Terakhir, tanda D yang bermakna adanya opini tidak menyatakan pendapat (disclaimer) dari akuntan publik, serta L yang bermakna Perusahaan tercatat belum menyampaikan laporan keuangan.

Per hari ini, ada 35 perusahaan yang mendapatkan tanda khusus. Tidak hanya satu tanda, bursa juga memberikan dua tanda khusus pada perusahaan yang bermasalah.

Adapun 35 perusahaan tersebut meliputi PT Akbar Indo Makmur Stimec Tbk (AIMS.S), PT Tiga Pilar Sejahtera Food Tbk (AISA.ML), PT Apexindo Pratama Duta Tbk (APEX.E), PT Arpeni Pratama Ocean Line Tbk (APOL.E), PT Argo Pantes Tbk (ARGO.E).

Kemudian, PT Primarindo Asia Infrastructure Tbk (BIMA.E), PT Bakrie & Brothers Tbk (BNBR.E), PT Borneo Lumbung Energi & Metal Tbk (BORN.EL), PT Bakrie Telecom Tbk (BTEL.ED), dan PT Capitol Nusantara Indonesia Tbk (CANI.E).

Selain itu, ada PT Cakra Mineral Tbk (CKRA.DS), PT Air Asia Indonesia Tbk (CMPP.E), PT Exploitasi Energi Indonesia Tbk (CNKO.E), PT Century Textile Industry Tbk (CNTX.E), PT Dua Putra Utama Makmur Tbk (DPUM.L).

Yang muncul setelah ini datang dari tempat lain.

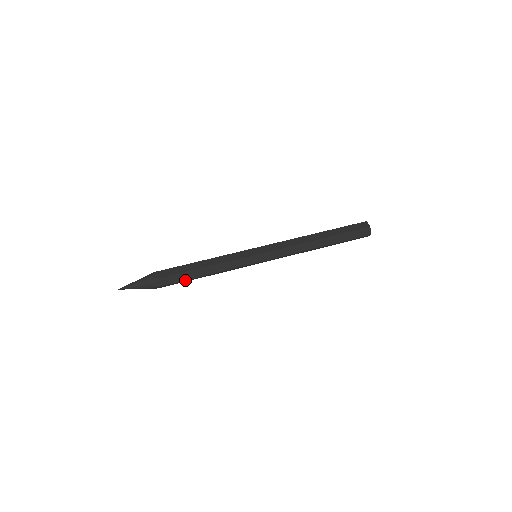
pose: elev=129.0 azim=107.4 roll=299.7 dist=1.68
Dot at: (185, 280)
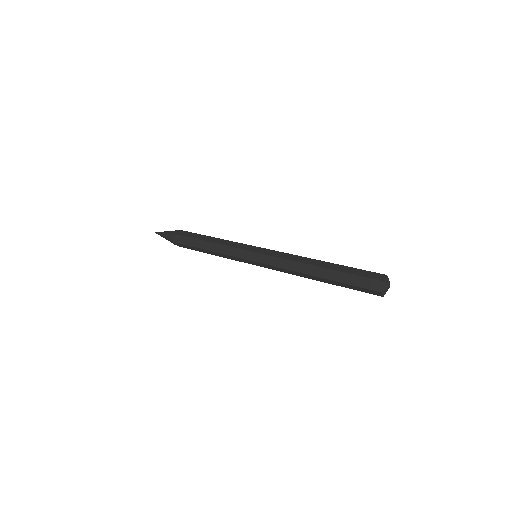
Dot at: (192, 246)
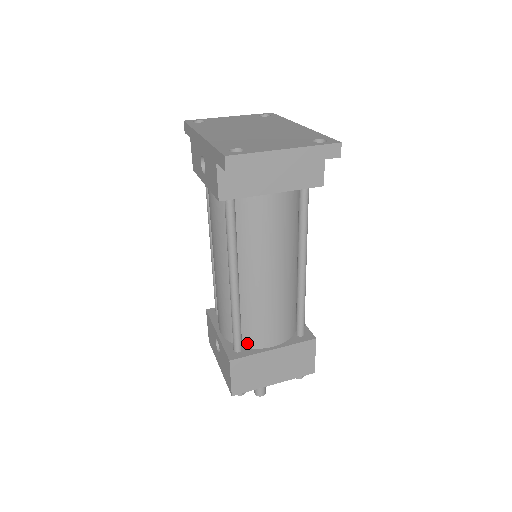
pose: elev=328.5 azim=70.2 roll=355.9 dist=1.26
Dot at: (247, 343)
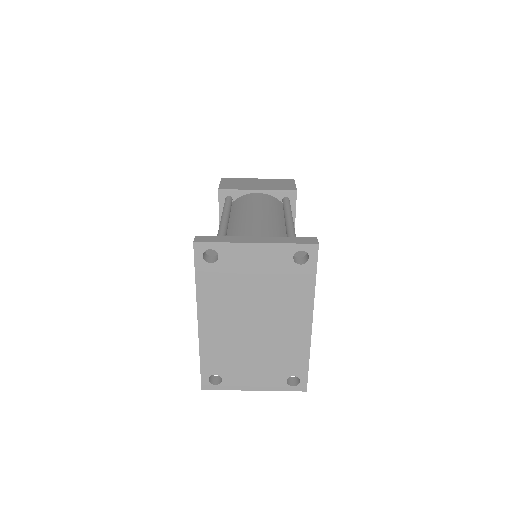
Dot at: occluded
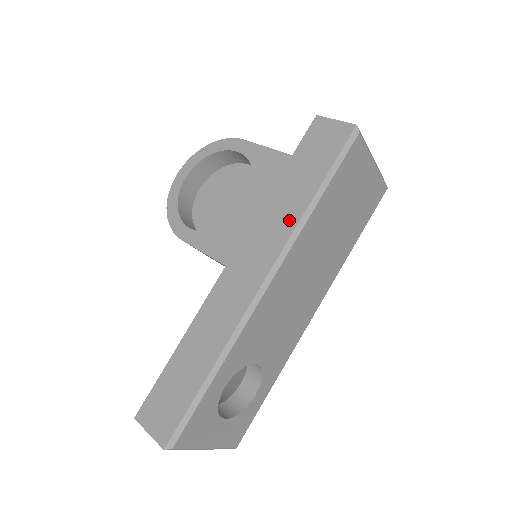
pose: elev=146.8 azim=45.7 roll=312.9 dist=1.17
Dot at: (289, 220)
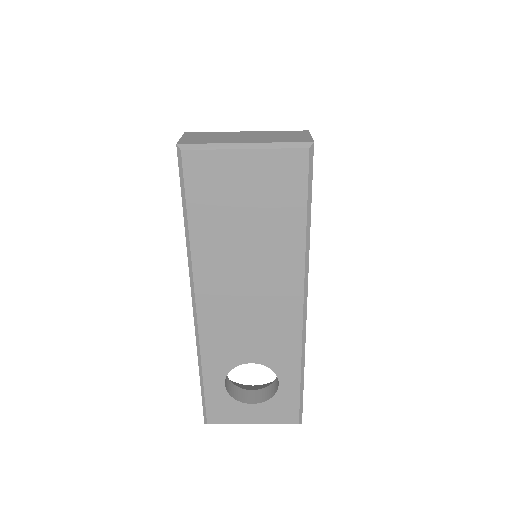
Dot at: occluded
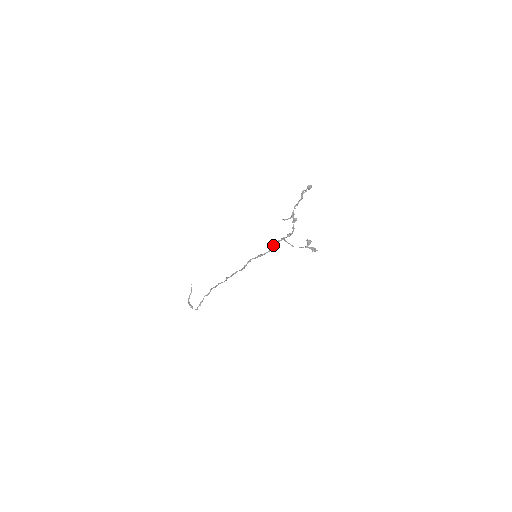
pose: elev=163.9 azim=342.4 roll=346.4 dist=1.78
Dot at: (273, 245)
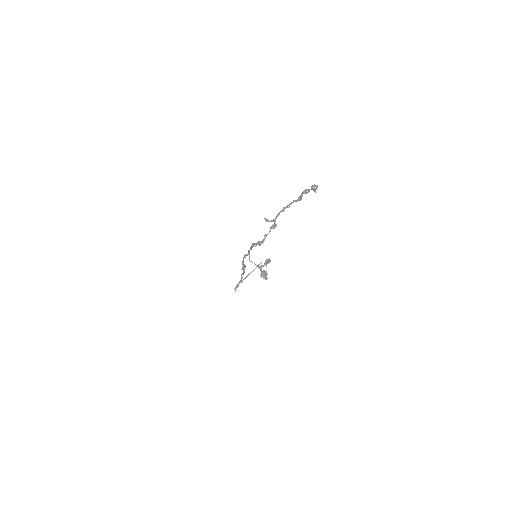
Dot at: occluded
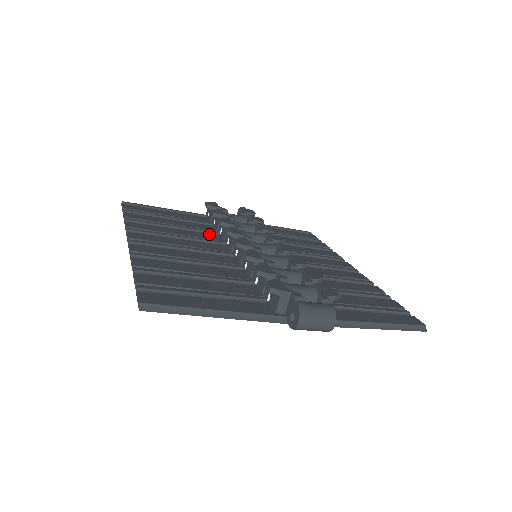
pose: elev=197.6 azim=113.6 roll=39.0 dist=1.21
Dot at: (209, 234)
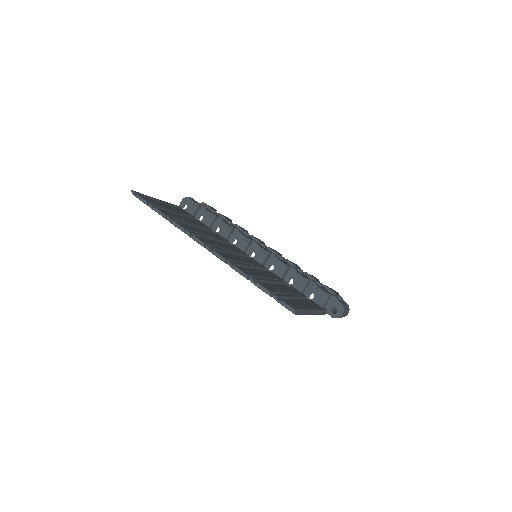
Dot at: (214, 233)
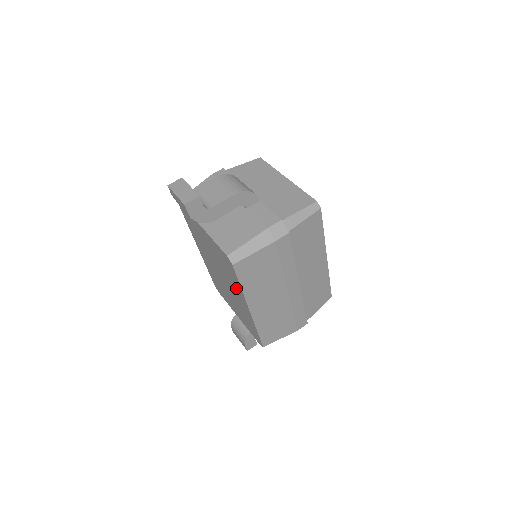
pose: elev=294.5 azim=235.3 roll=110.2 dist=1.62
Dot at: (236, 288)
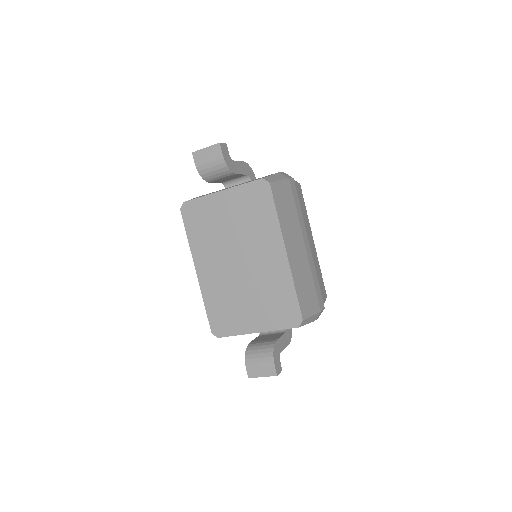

Selanjutnya, PT Dwi Guna Laksana Tbk (DWGL.E), PT Eterindo Wahanatama Tbk (ETWA.E), PT Global Teleshop Tbk (GLOB.E), PT Golden Plantation Tbk (GOLL.L), PT Evergreen Invesco Tbk (GREN.L).

Ada juga, PT Panasia Indo Resources Tbk (HDTX.E), PT Leo Investments Tbk (ITTG.S), PT Jakarta Kyoei Steel Works Tbk (JKSW.E), PT ICTSI Jasa Prima Tbk (KARW.E), PT Modern Internasional Tbk (MDRN.E), PT Capitalinc Investment Tbk (MTFN.EL), PT Onix Capital Tbk (OCAP.E).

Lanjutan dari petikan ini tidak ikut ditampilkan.